> [PROVIDED RECORDS]:
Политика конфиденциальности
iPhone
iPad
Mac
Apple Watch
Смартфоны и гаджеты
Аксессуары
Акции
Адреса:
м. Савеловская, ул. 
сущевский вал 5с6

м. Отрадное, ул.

> [TASK GOAL]:
Each line of the data is to be transcribed exactly.

> [EXERCISE ANSWER]:
Политика конфиденциальности
iPhone
iPad
Mac
Apple Watch
Смартфоны и гаджеты
Аксессуары
Акции
Адреса:
м. Савеловская, ул. 
сущевский вал 5с6

м. Отрадное, ул.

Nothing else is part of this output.